**Extracted data:**
'''
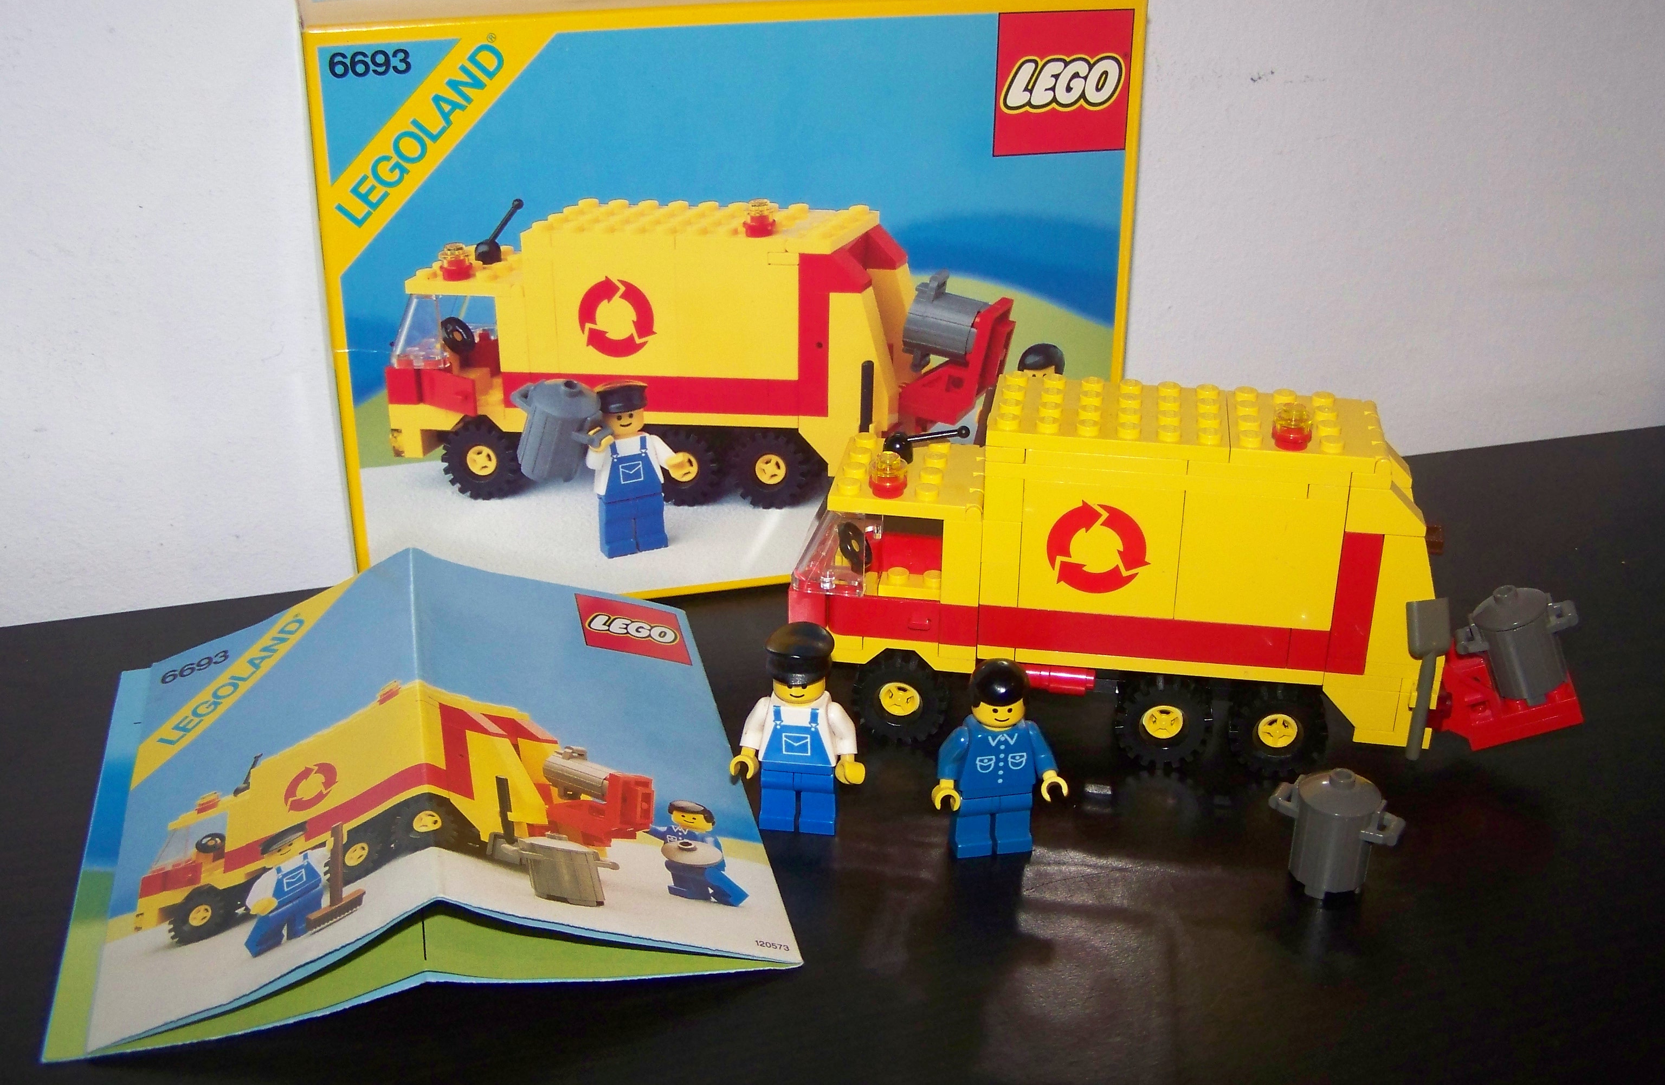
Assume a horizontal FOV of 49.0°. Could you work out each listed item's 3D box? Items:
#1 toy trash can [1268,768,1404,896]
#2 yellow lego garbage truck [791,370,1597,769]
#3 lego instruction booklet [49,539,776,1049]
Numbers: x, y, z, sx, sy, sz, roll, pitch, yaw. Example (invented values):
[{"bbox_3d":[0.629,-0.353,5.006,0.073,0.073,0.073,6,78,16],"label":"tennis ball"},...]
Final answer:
[{"bbox_3d":[0.096,0.054,0.351,0.025,0.024,0.016,9,27,18],"label":"toy trash can"},{"bbox_3d":[0.076,0.004,0.389,0.166,0.082,0.040,4,26,8],"label":"yellow lego garbage truck"},{"bbox_3d":[-0.085,0.042,0.374,0.132,0.024,0.139,-5,26,-12],"label":"lego instruction booklet"}]

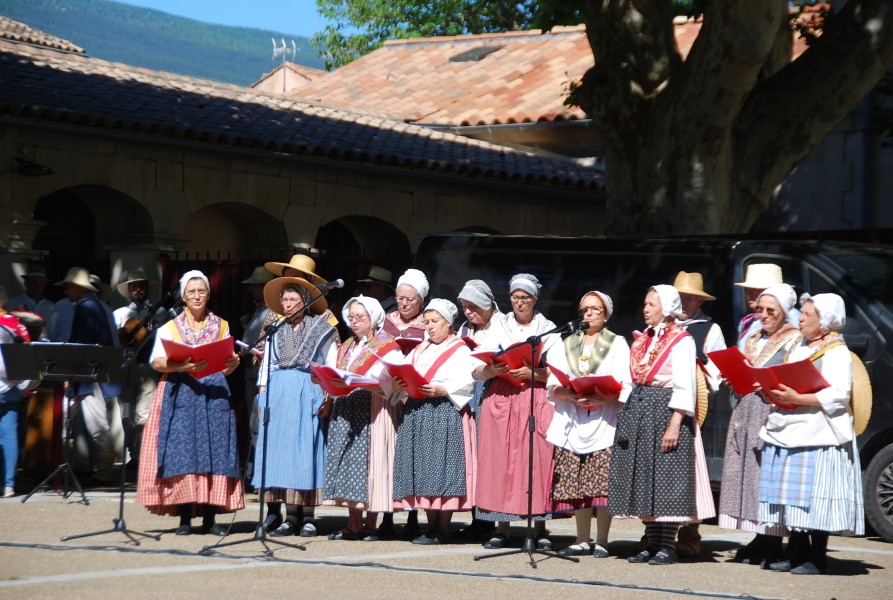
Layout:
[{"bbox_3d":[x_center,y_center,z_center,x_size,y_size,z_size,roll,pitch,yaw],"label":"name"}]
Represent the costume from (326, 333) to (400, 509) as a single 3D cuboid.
[{"bbox_3d":[-0.527,0.756,22.150,0.540,1.170,0.500,2,0,34],"label":"costume"}]

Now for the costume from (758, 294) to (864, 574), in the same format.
[{"bbox_3d":[2.094,0.771,20.250,0.600,1.600,0.580,2,0,-41],"label":"costume"}]

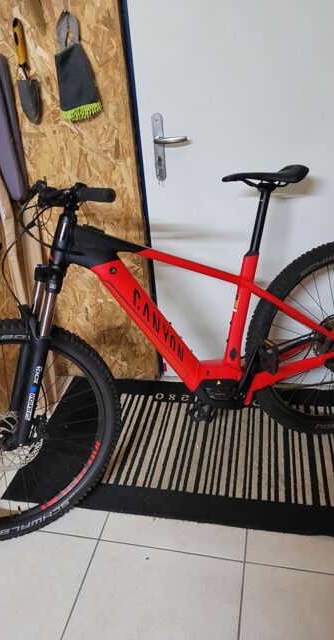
'''
**Task brief:** Your answer must be an exact copy of the records, without the pictures.

**Result of this exercise:**
Assume a horizontal FOV of 49.0°. Could you work out each listed item's 3D box? Items:
#1 toy trash can [1268,768,1404,896]
#2 yellow lego garbage truck [791,370,1597,769]
#3 lego instruction booklet [49,539,776,1049]
Numbers: x, y, z, sx, sy, sz, roll, pitch, yaw. Example (invented values):
[{"bbox_3d":[0.629,-0.353,5.006,0.073,0.073,0.073,6,78,16],"label":"tennis ball"},...]
Final answer:
[{"bbox_3d":[0.096,0.054,0.351,0.025,0.024,0.016,9,27,18],"label":"toy trash can"},{"bbox_3d":[0.076,0.004,0.389,0.166,0.082,0.040,4,26,8],"label":"yellow lego garbage truck"},{"bbox_3d":[-0.085,0.042,0.374,0.132,0.024,0.139,-5,26,-12],"label":"lego instruction booklet"}]

Layout:
[{"bbox_3d":[x_center,y_center,z_center,x_size,y_size,z_size,roll,pitch,yaw],"label":"name"}]
Represent the costume from (326, 333) to (400, 509) as a single 3D cuboid.
[{"bbox_3d":[-0.527,0.756,22.150,0.540,1.170,0.500,2,0,34],"label":"costume"}]

Now for the costume from (758, 294) to (864, 574), in the same format.
[{"bbox_3d":[2.094,0.771,20.250,0.600,1.600,0.580,2,0,-41],"label":"costume"}]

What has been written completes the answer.